In patients, the jerk-rocked back averaging method is used to see whether the cortical spikes precede the individual muscle jerks within a reasonable time, evidence that the jerks are “cortical myoclonus” caused by cortical activity, but, in our study, we cannot use such a precise method to say whether there is an exact relationship between the cortical sharp waves and ear movement. However, it is interesting that the somatosensory cortex is one of the areas known to generate cortical myoclonus, especially the stimulus-sensitive type (Uesaka et al., 1996); in this case, the exact route to elicit movement is still debated, but one possibility is via the motor cortex activated through the connection between these two areas, while another does not involve the motor cortex. In our experiments, area a may be the motor area for ear representation, since both the location and the poor reproducibility of movement induction are similar to those seen with the motor cortex of the ear in the rat (Hall and Lindholm, 1974). Since a connection between the primary somatosensory cortex and corresponding motor cortex has also been reported in rodents (Izraeli and Porter, 1995), the ear movement induced by electrical stimulation of, or BMI application to, area b may be due to activation of the motor cortex (presumably area a) via a connection between these two areas, although we did not examine whether area b was truly a somatosensory cortex receiving somatic sensory information from the ear. In the rat, the somatosensory cortex for the ear is located in a more posterior area (Welker, 1971), but there may be a species difference in the cortical map, as seen with the vestibular cortex. In the gerbil, or at least in our strain, the vestibular cortex responding to peripheral utricular stimulation is located at an area overlapping area b which is more lateral than that in other animals, including man (Ito and Seto-Ohshima, 1998).

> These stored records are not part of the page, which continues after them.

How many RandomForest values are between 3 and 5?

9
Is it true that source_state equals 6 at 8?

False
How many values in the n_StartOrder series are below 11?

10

The abolition of ear movement by ablation of area b may also result from inactivation of the motor cortex via the connection between the two, if this, in fact, exists. Alternatively, damage to some specific cells in this area, including those responsible for vestibular stimulation, may affect other cells necessary for these movements. The possibility that the surgical operation nonspecifically affected one hemisphere is unlikely, since ablation of part of the unilateral occipital cortex did not result in this unsymmetrical phenomenon.

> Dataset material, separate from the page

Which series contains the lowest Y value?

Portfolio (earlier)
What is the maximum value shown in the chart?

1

Under the condition of electric stimulation used, three pulses were sufficient to induce movement when repeated at around 300 Hz at the susceptible point (Fig. 1B). These results suggest that, when a small number of pulses (not necessarily highly repetitive stimulation) reach this area, they can trigger a backward movement of the ear in vivo. If seizure-inducing stimuli elicit repetition of such a set of pulses entering area b and/or temporarily cause some inhibition of the GABA_A system in this area, the movement may repeat for some time. Although further experiments are required to clarify the exact role of this area of the somatosensory cortex in stimuli-induced RBME, our results suggest that manipulation of an area in the somatosensory cortex may modulate the stimulus-induced repetitive movements seen in some types of epilepsy in other species (Hallet, 1987), and that our strain may be useful in fundamental research on the mechanisms underlying such repetitive movements and approaches to their modulation.